“Cinta adalah api, dan aku adalah kayu bakarnya”
Kisah Laila dan Majnun bukan lagi hal yang asing didengar untuk para remaja. Kisah mereka abadi sepanjang masa dan diceritakan dari generasi ke generasi. Ini bukan kisah cinta biasa, melainkan kisah cinta seorang Qays kepada Laila yang menderita karena perpisahan.
Dalam buku dengan judul Laila & Majnun karya Nizami Ganjavi, kisah cinta mistis ini diceritakan dengan sangat apik dan menyentuh. Karya ini diterjemahkan ke dari bahasa Persia kedalam bahasa Inggris dari judul aslinya The Story of Layla and Majnun dan mendapatkan sambutan yang luar biasa meskipun bahasa yang digunakan adalah bahasa syair yang tidak semua orang paham jika membaca buku ini.
Kisah cinta Laila & Majnun ini berasal dari Timur Tengah dan ditulis pada akhir abad ke-12. Kisah ini sudah dianggap sebagai kisah cinta mistis antara kaum sufi dengan Tuhan.
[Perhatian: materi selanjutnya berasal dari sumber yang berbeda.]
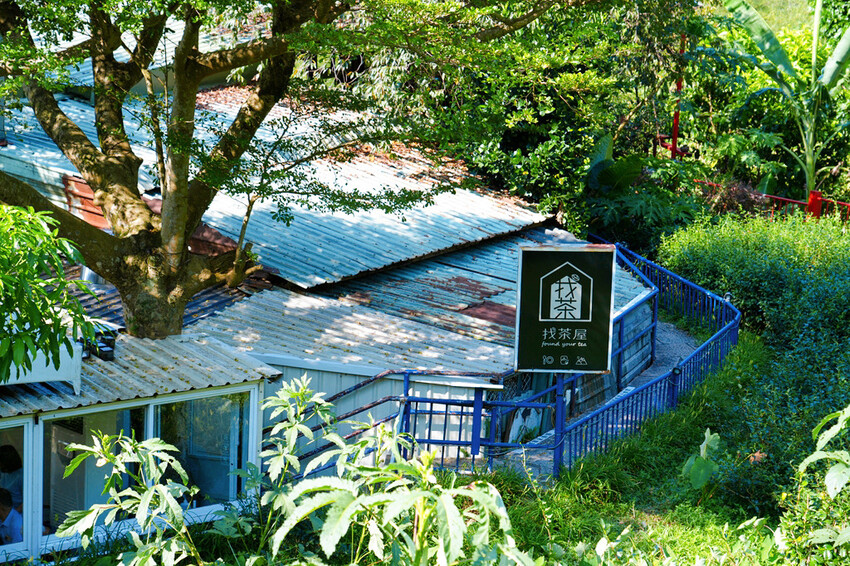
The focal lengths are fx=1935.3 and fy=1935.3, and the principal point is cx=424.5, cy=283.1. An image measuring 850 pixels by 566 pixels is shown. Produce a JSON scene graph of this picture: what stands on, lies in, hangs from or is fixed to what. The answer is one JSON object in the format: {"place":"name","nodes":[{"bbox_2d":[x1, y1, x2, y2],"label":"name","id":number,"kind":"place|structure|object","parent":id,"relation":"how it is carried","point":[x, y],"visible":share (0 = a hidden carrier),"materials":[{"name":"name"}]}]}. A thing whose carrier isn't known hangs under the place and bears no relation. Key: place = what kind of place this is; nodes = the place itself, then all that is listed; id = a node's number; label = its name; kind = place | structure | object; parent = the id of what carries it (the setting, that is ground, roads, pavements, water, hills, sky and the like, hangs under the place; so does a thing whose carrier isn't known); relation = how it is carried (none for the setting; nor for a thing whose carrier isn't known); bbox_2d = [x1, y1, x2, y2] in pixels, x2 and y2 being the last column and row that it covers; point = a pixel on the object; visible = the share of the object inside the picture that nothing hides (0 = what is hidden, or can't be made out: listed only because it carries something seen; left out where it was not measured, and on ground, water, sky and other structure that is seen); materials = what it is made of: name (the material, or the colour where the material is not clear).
{"place":"outdoors","nodes":[
{"label":"outdoors","id":0,"kind":"place"},
{"bbox_2d":[0,331,278,563],"label":"building","id":1,"kind":"structure","parent":0,"point":[62,415],"materials":[{"name":"white metal"}]},
{"bbox_2d":[0,485,23,544],"label":"person","id":2,"kind":"object","parent":1,"relation":"in","point":[4,509],"visible":0.71},
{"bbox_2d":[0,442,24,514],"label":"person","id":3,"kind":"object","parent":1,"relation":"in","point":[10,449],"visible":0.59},
{"bbox_2d":[0,420,34,559],"label":"window","id":4,"kind":"structure","parent":1,"relation":"in","point":[19,543],"materials":[{"name":"glass"}]},
{"bbox_2d":[44,404,152,544],"label":"window","id":5,"kind":"structure","parent":1,"relation":"in","point":[45,438],"materials":[{"name":"glass"}]},
{"bbox_2d":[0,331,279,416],"label":"corrugated roof","id":6,"kind":"structure","parent":1,"relation":"on","point":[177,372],"materials":[{"name":"grey metal"}]},
{"bbox_2d":[0,339,84,390],"label":"white box","id":7,"kind":"object","parent":6,"relation":"on","point":[19,380],"visible":0.5,"materials":[{"name":"white metal"}]},
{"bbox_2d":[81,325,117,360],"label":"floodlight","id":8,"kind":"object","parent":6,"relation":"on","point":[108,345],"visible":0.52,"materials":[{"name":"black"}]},
{"bbox_2d":[156,393,247,511],"label":"window","id":9,"kind":"structure","parent":1,"relation":"in","point":[218,413],"materials":[{"name":"glass"}]},
{"bbox_2d":[0,75,661,477],"label":"building","id":10,"kind":"structure","parent":0,"point":[69,174],"materials":[{"name":"white metal"}]},
{"bbox_2d":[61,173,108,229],"label":"red panel","id":11,"kind":"object","parent":10,"relation":"attached to","point":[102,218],"visible":0.33,"materials":[{"name":"red metal"}]},
{"bbox_2d":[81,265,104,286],"label":"chimney pipe","id":12,"kind":"object","parent":10,"relation":"on","point":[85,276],"visible":0.32,"materials":[{"name":"metal"}]},
{"bbox_2d":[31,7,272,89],"label":"metal roof","id":13,"kind":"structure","parent":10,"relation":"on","point":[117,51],"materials":[{"name":"white metal"}]},
{"bbox_2d":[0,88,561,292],"label":"metal roof","id":14,"kind":"structure","parent":10,"relation":"on","point":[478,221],"materials":[{"name":"metal"}]},
{"bbox_2d":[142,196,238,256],"label":"red panel","id":15,"kind":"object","parent":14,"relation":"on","point":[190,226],"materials":[{"name":"red metal"}]},
{"bbox_2d":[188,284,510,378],"label":"corrugated roof","id":16,"kind":"structure","parent":10,"relation":"on","point":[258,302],"materials":[{"name":"grey metal"}]},
{"bbox_2d":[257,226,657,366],"label":"metal roof","id":17,"kind":"structure","parent":10,"relation":"on","point":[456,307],"materials":[{"name":"grey metal"}]},
{"bbox_2d":[494,318,699,480],"label":"paved path","id":18,"kind":"structure","parent":0,"point":[666,337],"materials":[{"name":"grey concrete"}]},
{"bbox_2d":[504,236,740,479],"label":"blue railing","id":19,"kind":"object","parent":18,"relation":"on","point":[681,386],"visible":0.68,"materials":[{"name":"blue metal"}]},
{"bbox_2d":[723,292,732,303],"label":"lamp","id":20,"kind":"object","parent":19,"relation":"attached to","point":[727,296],"visible":0.48,"materials":[{"name":"black"}]},
{"bbox_2d":[461,336,780,565],"label":"grass","id":21,"kind":"structure","parent":0,"point":[731,372],"materials":[{"name":"green plant"}]},
{"bbox_2d":[552,371,566,475],"label":"sign post","id":22,"kind":"object","parent":21,"relation":"on","point":[561,401],"visible":0.55,"materials":[{"name":"blue metal"}]},
{"bbox_2d":[513,242,616,371],"label":"sign","id":23,"kind":"object","parent":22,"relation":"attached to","point":[533,251],"visible":0.99,"materials":[{"name":"black"}]},
{"bbox_2d":[681,429,723,490],"label":"plant","id":24,"kind":"object","parent":21,"relation":"on","point":[711,438],"visible":0.73,"materials":[{"name":"green plant"}]},
{"bbox_2d":[658,209,849,502],"label":"hedge","id":25,"kind":"object","parent":21,"relation":"on","point":[844,287],"visible":0.82,"materials":[{"name":"green plant"}]},
{"bbox_2d":[726,0,817,33],"label":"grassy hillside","id":26,"kind":"structure","parent":0,"point":[752,0],"materials":[{"name":"green plant"}]},
{"label":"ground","id":27,"kind":"structure","parent":0},
{"bbox_2d":[0,204,94,383],"label":"tree","id":28,"kind":"object","parent":27,"relation":"on","point":[59,271],"visible":0.99,"materials":[{"name":"green plant"}]},
{"bbox_2d":[0,0,595,340],"label":"tree","id":29,"kind":"object","parent":27,"relation":"on","point":[135,271],"visible":0.98,"materials":[{"name":"plant"}]},
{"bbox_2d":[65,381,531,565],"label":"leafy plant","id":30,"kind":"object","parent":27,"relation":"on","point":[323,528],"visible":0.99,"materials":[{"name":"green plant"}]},
{"bbox_2d":[266,368,515,472],"label":"railing","id":31,"kind":"object","parent":27,"relation":"on","point":[391,396],"visible":0.48,"materials":[{"name":"blue metal"}]},
{"bbox_2d":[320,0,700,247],"label":"tree","id":32,"kind":"object","parent":27,"relation":"on","point":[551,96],"visible":0.69,"materials":[{"name":"green plant"}]},
{"bbox_2d":[578,133,700,248],"label":"shrub","id":33,"kind":"object","parent":27,"relation":"on","point":[607,170],"visible":0.63,"materials":[{"name":"green plant"}]},
{"bbox_2d":[671,35,686,158],"label":"red pole","id":34,"kind":"object","parent":27,"relation":"on","point":[676,122],"visible":0.46,"materials":[{"name":"red metal"}]},
{"bbox_2d":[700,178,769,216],"label":"shrub","id":35,"kind":"object","parent":27,"relation":"on","point":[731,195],"visible":0.44,"materials":[{"name":"plant"}]},
{"bbox_2d":[699,181,849,222],"label":"red fence","id":36,"kind":"object","parent":27,"relation":"on","point":[774,197],"visible":0.29,"materials":[{"name":"red metal"}]},
{"bbox_2d":[718,0,849,197],"label":"banana plant","id":37,"kind":"object","parent":27,"relation":"on","point":[830,70],"visible":0.92,"materials":[{"name":"green plant"}]},
{"bbox_2d":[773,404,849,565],"label":"leafy plant","id":38,"kind":"object","parent":27,"relation":"on","point":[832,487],"visible":1,"materials":[{"name":"green plant"}]},
{"bbox_2d":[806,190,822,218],"label":"red post","id":39,"kind":"object","parent":27,"relation":"on","point":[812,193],"visible":0.43,"materials":[{"name":"red metal"}]}
]}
Perjalanan mengejar cinta Tuhan merupakan hal yang membuat orang sufi menjadikan kisah ini sebagai pandangan. Orang-orang sufi adalah pengelana dunia yang melakukan perjalanan panjang menuju persatuan dengan Tuhan.
Menurut saya, kisah cinta ini merupakan kisah yang klasik namun tetap eksis di kalangan masyarakat modern yang bahkan banyak sekali di zaman sekarang novel-novel tentang kisah cinta remaja. Setelah saya membaca kisah ini hingga akhir, saya mengerti bahwa Qays (Majnun) bukanlah seorang yang gila. Qays dan Laila saling mencintai, namun karena berpisah, Qays yang sudah dimabuk cinta kepada Laila tidak bisa mengendalikan dirinya dan pikirannya. Dia lari dan mengembara ke gurun serta menjauhi kehidupan mewah yang diberikan oleh ayahnya. Dia berteman dengan binatang dan melantunkan syair kerinduan kepada Laila yang akhirnya banyak termasyhur dan dikutip oleh banyak orang untuk pernyataan cinta kepada seorang kekasih.